More than 29 million Americans have diabetes, and more than 86 million American adults are estimated to have prediabetes. With numbers like this, you probably know someone dealing with this epidemic.

Compared to Caucasians, African Americans, Hispanics, Native Americans and other ethnic minority groups are more likely to have type 2 diabetes. In 2010, the number of African American adults with diabetes was nearly double the number of white adults with the disease.

Why?
Research has shown us that although people have different genetics, their differences are not significant enough to be the cause of an increased risk of diabetes. But in health care, the term “disparities” refers to the differential treatments, processes and outcomes of patients on the basis of race or ethnicity, and sometimes on the basis of gender or other patient characteristics. Although people in health care, communities and the government are working together to fight disparities, it’s currently an issue that puts minorities at a higher risk for diabetes as well as other diseases.

Experts believe that there are three main factors contributing to health disparities among minority populations. These are :

  • Community
  • Access issues
  • Quality of available health care

How is BCBSIL Making a Difference?
Health Care Service Corporation (HCSC), the parent company for 5 BCBS plans, is working with community organizations to help underserved populations. For example, in Illinois, BCBSIL helped fund full-time health educators committed to helping people in a largely African American and Latino community receive quality health care. The Lawndale Diabetes project has helped lower diabetes rates in the community and more than 50% of the diabetics in that community improved their blood sugar levels.

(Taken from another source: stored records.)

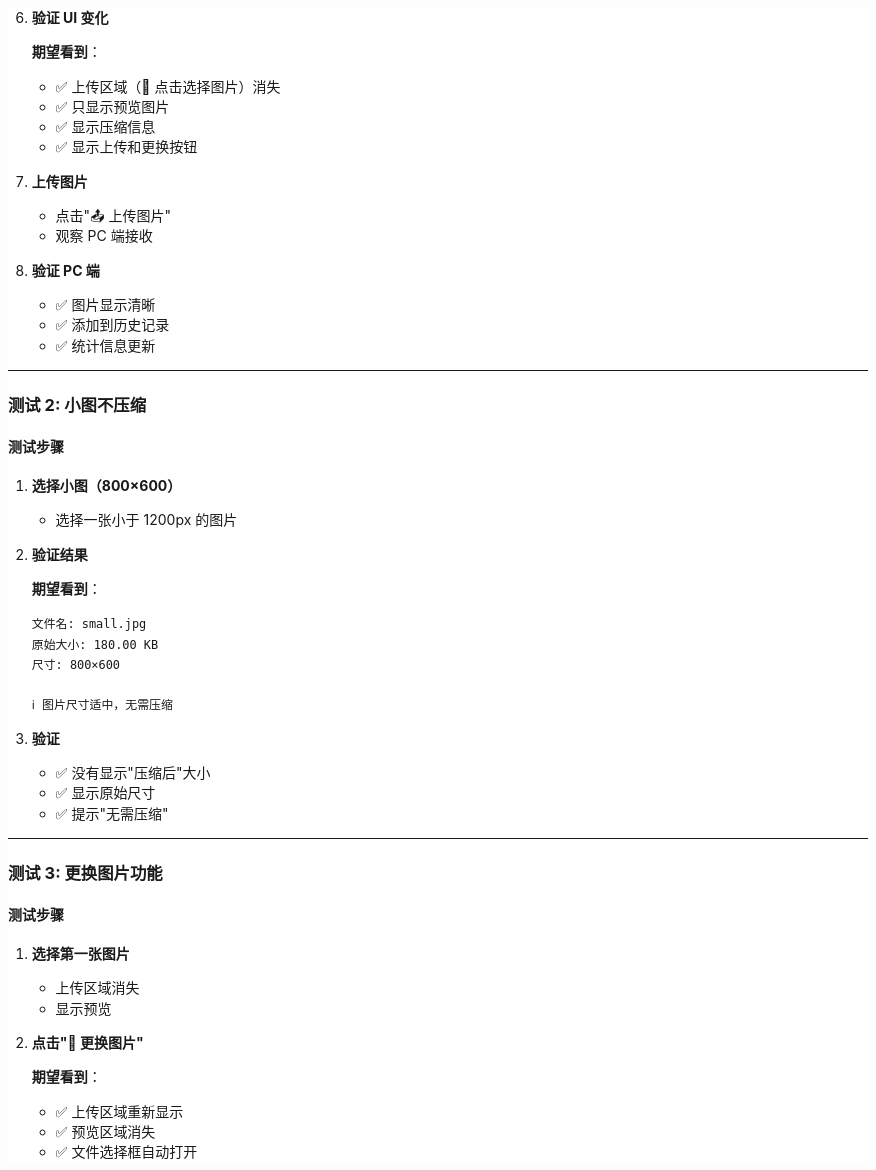6. **验证 UI 变化**
   
   **期望看到**：
   - ✅ 上传区域（📁 点击选择图片）消失
   - ✅ 只显示预览图片
   - ✅ 显示压缩信息
   - ✅ 显示上传和更换按钮

7. **上传图片**
   - 点击"📤 上传图片"
   - 观察 PC 端接收

8. **验证 PC 端**
   - ✅ 图片显示清晰
   - ✅ 添加到历史记录
   - ✅ 统计信息更新

---

### 测试 2: 小图不压缩

#### 测试步骤

1. **选择小图（800×600）**
   - 选择一张小于 1200px 的图片

2. **验证结果**
   
   **期望看到**：
   ```
   文件名: small.jpg
   原始大小: 180.00 KB
   尺寸: 800×600
   
   ℹ️ 图片尺寸适中，无需压缩
   ```

3. **验证**
   - ✅ 没有显示"压缩后"大小
   - ✅ 显示原始尺寸
   - ✅ 提示"无需压缩"

---

### 测试 3: 更换图片功能

#### 测试步骤

1. **选择第一张图片**
   - 上传区域消失
   - 显示预览

2. **点击"🔄 更换图片"**
   
   **期望看到**：
   - ✅ 上传区域重新显示
   - ✅ 预览区域消失
   - ✅ 文件选择框自动打开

BCBSOK and the Oklahoma Caring Foundation work in partnership with Choctaw Nation Health Services to operate a Caring Van project that serves American Indian populations by sponsoring clinics for children in schools and Head Start programs. All five BCBS plans under HCSC are part of Be Covered, a grassroots campaign that helps the uninsured understand the new health care options available to them under the Affordable Care Act. We also frequently partner with cultural organizations to reach historically underserved populations with these educational campaigns. Additionally to reach Asian American communities in Houston, Texas, Be Covered Texas partnered with the Bangladesh Association and the Asian American Health Coalition HOPE Clinic.

As a company, we will continue to address the diabetes epidemic and the related disparities by focusing on our communities, reducing access issues to healthcare for all consumers, and enhancing the quality of healthcare available for all. As more people get insurance through the Affordable Care Act, the number of our members-- including minority members-- will grow.